- **Prompt**
Reproduce each line below without any alteration.
--- Input ---
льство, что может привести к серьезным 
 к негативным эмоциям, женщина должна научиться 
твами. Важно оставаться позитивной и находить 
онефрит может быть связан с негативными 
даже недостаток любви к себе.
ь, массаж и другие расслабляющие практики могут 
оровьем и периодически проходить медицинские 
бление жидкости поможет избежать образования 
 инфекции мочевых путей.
---
- **Task response**
льство, что может привести к серьезным 
 к негативным эмоциям, женщина должна научиться 
твами. Важно оставаться позитивной и находить 
онефрит может быть связан с негативными 
даже недостаток любви к себе.
ь, массаж и другие расслабляющие практики могут 
оровьем и периодически проходить медицинские 
бление жидкости поможет избежать образования 
 инфекции мочевых путей.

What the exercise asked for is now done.